Aim of the task
Render the part of the records that opens with the line containing "Is Burnley the majority of the pie?" and closes with the line containing "What is the difference", both included, as a Markdown table with the columns Row and Line. Give each non-blank line its own numbered row and leave out the pictures.

Data extracts
++++++++++
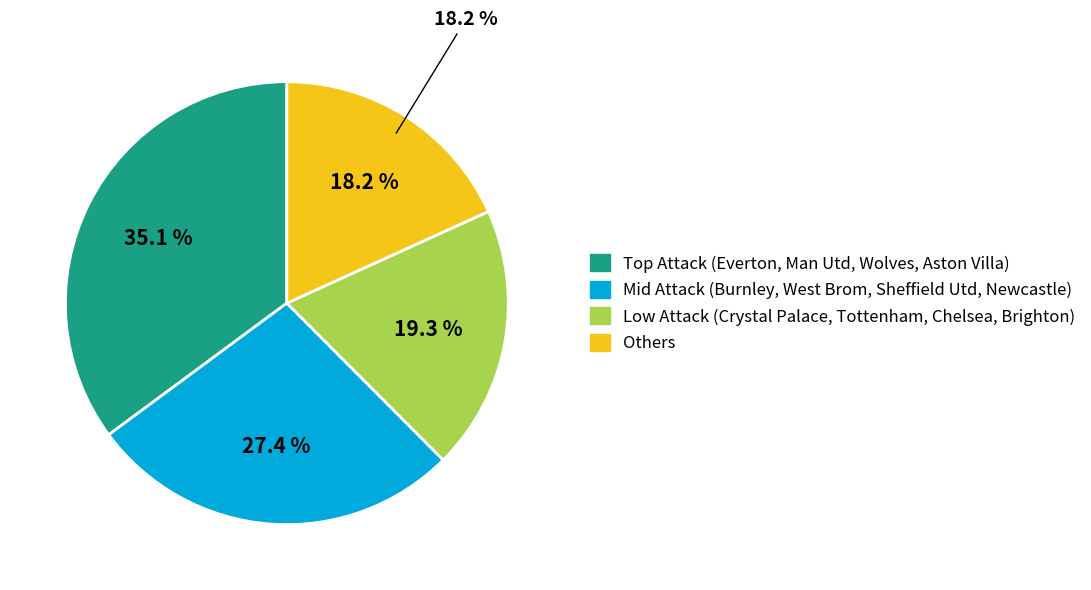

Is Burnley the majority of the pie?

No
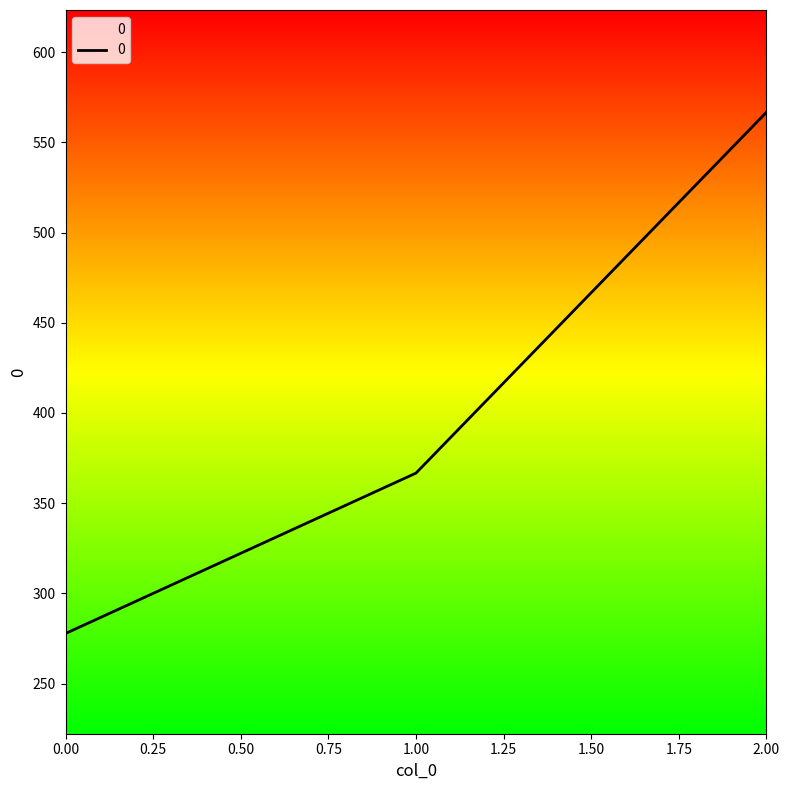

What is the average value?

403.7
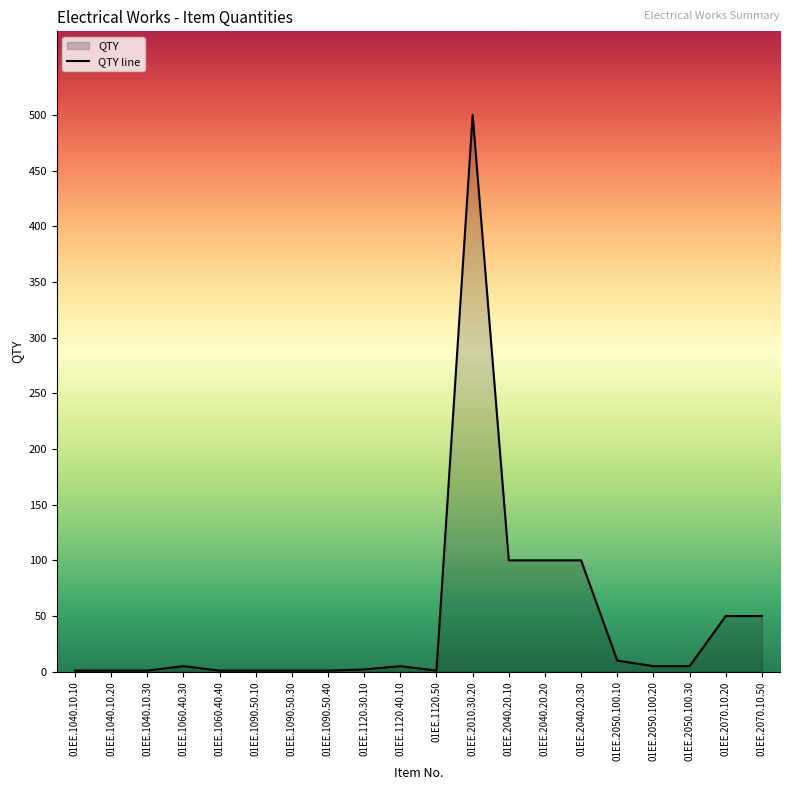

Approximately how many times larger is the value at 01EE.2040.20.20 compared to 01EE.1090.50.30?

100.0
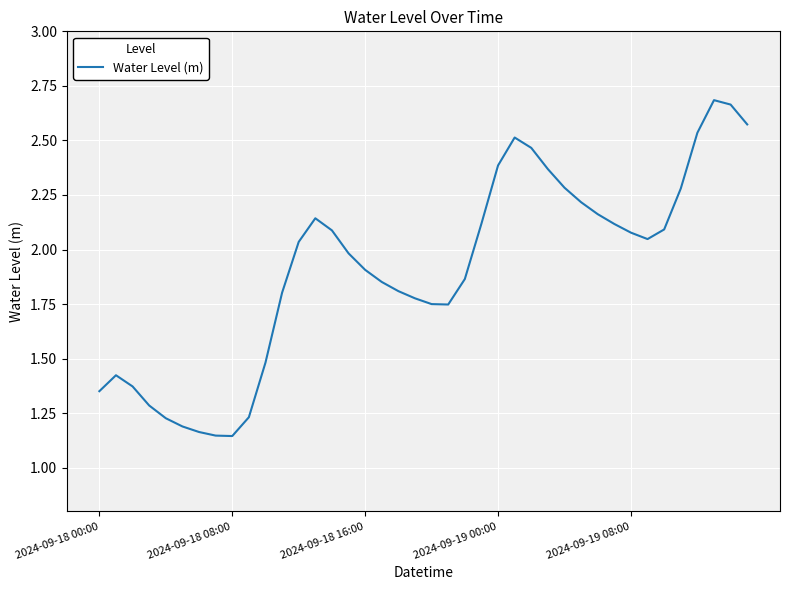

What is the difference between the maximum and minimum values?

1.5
++++++++++
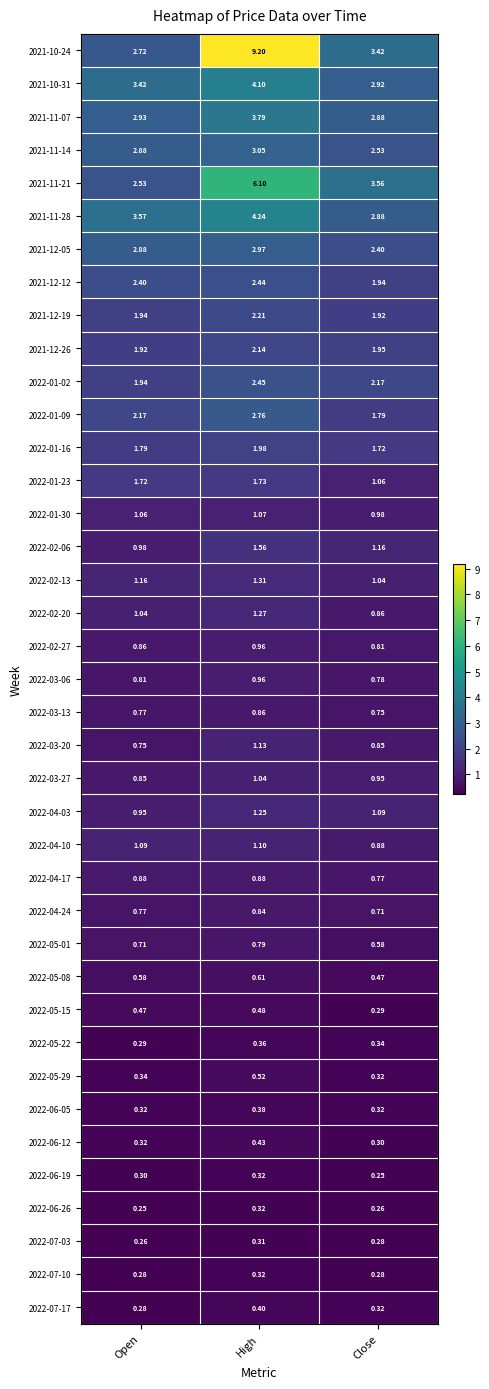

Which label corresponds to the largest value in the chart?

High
++++++++++
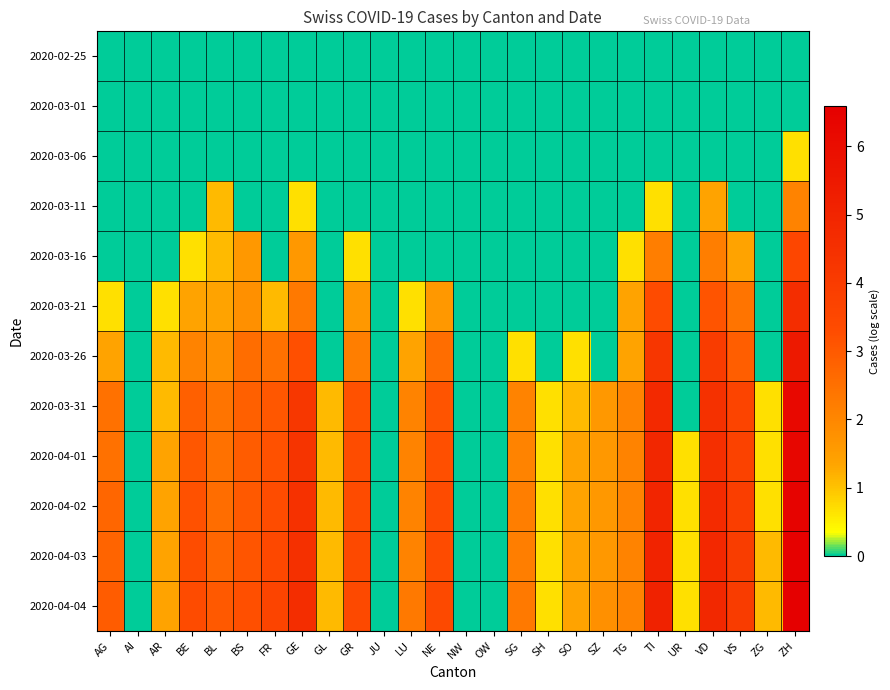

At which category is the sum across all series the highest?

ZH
++++++++++
Answer box
| Row | Line |
|---|---|
| 1 | Is Burnley the majority of the pie? |
| 2 | No |
| 3 | What is the average value? |
| 4 | 403.7 |
| 5 | Approximately how many times larger is the value at 01EE.2040.20.20 compared to 01EE.1090.50.30? |
| 6 | 100.0 |
| 7 | What is the difference between the maximum and minimum values? |